HDF5 "./chunk_001.hdf5" {
FILE_CONTENTS {
group /
group /data
group /data/episode_001
dataset /data/episode_001/action
dataset /data/episode_001/observation.gripper
dataset /data/episode_001/observation.images.camera_01
dataset /data/episode_001/observation.images.camera_02
dataset /data/episode_001/observation.images.camera_03
dataset /data/episode_001/observation.images.camera_04
dataset /data/episode_001/observation.state
group /data/episode_002
dataset /data/episode_002/action
dataset /data/episode_002/observation.gripper
dataset /data/episode_002/observation.images.camera_01
dataset /data/episode_002/observation.images.camera_02
dataset /data/episode_002/observation.images.camera_03
dataset /data/episode_002/observation.images.camera_04
dataset /data/episode_002/observation.state
......
group /meta
}
}

HDF5 File Reading Example

It is recommended to use the Python h5py library to read and manipulate HDF5 files. Basic usage is as follows:

import h5py

# Open HDF5 file in read-only mode
with h5py.File('chunk_001.hdf5', 'r') as f:
# View top-level groups
print("Top-level groups:", list(f.keys()))

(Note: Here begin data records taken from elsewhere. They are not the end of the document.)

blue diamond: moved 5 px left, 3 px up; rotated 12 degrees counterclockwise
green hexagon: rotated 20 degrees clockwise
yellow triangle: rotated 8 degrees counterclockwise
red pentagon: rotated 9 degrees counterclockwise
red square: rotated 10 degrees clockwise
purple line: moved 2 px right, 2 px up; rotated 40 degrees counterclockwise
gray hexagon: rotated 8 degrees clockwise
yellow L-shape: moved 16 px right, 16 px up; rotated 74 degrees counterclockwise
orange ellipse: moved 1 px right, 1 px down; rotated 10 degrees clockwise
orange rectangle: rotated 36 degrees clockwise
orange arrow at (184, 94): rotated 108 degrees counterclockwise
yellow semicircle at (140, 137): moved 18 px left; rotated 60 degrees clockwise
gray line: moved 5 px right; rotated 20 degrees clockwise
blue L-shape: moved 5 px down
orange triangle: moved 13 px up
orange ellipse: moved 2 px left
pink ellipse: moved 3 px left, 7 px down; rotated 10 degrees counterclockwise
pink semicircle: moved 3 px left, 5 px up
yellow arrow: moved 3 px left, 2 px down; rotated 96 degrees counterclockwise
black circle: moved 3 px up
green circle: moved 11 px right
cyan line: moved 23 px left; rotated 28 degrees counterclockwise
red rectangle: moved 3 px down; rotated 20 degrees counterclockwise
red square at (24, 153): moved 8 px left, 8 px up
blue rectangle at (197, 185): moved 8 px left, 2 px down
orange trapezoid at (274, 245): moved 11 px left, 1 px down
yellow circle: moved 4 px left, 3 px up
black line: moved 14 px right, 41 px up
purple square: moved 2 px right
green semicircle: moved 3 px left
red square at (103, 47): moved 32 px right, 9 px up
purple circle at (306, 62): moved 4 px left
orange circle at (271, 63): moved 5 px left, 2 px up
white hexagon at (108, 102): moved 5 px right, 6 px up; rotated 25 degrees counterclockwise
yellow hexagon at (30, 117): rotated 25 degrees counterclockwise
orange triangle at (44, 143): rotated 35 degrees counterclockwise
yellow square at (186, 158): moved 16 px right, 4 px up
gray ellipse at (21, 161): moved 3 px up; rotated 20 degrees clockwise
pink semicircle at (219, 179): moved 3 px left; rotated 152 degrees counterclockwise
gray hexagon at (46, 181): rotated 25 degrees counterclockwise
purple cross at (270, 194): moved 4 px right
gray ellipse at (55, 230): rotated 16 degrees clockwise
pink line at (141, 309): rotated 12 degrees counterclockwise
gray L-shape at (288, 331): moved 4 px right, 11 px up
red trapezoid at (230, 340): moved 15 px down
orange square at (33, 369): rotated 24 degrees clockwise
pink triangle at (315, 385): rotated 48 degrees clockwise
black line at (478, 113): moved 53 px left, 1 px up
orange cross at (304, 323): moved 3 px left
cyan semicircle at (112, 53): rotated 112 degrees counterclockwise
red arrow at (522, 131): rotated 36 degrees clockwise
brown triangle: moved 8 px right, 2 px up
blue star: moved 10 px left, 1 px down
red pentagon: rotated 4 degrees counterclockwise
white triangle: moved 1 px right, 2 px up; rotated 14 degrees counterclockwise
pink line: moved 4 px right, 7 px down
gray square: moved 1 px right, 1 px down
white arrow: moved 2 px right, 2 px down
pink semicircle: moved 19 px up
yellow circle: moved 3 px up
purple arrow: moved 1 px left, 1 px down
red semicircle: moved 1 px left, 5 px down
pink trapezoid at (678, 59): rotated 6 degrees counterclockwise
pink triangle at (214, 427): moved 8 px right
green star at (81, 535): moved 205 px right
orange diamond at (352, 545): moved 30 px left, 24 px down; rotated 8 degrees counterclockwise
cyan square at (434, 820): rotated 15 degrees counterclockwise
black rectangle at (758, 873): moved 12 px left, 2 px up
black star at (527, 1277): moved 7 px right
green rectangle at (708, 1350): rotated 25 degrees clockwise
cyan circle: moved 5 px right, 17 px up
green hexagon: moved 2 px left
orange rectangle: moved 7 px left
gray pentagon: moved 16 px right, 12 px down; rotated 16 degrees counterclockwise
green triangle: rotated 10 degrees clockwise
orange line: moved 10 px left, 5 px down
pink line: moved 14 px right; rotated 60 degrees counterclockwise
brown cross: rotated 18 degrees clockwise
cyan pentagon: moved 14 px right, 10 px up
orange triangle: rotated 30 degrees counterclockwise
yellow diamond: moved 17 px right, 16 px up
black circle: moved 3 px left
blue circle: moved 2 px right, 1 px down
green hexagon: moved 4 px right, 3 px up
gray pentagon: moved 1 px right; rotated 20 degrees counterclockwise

# Access datasets under /data/episode_001 group
episode_001 = f['/data/episode_001']
print("Datasets under episode_001:", list(episode_001.keys()))

# Read action dataset
action_data = episode_001['action'][:]
print("Action data:", action_data)

Application Scenarios and Advantages

HDF5 format offers the following advantages in embodied intelligence:

  • Supports large-scale multimodal data storage (e.g., high-resolution images, sensor data)
  • Built-in data compression saves storage space
  • Cross-platform compatibility facilitates data sharing and migration
  • Flexible hierarchical structure suitable for complex tasks and diverse data management

By designing HDF5 structures reasonably and leveraging platform tools, you can efficiently manage and process complex data related to embodied intelligence, supporting scientific research and model training.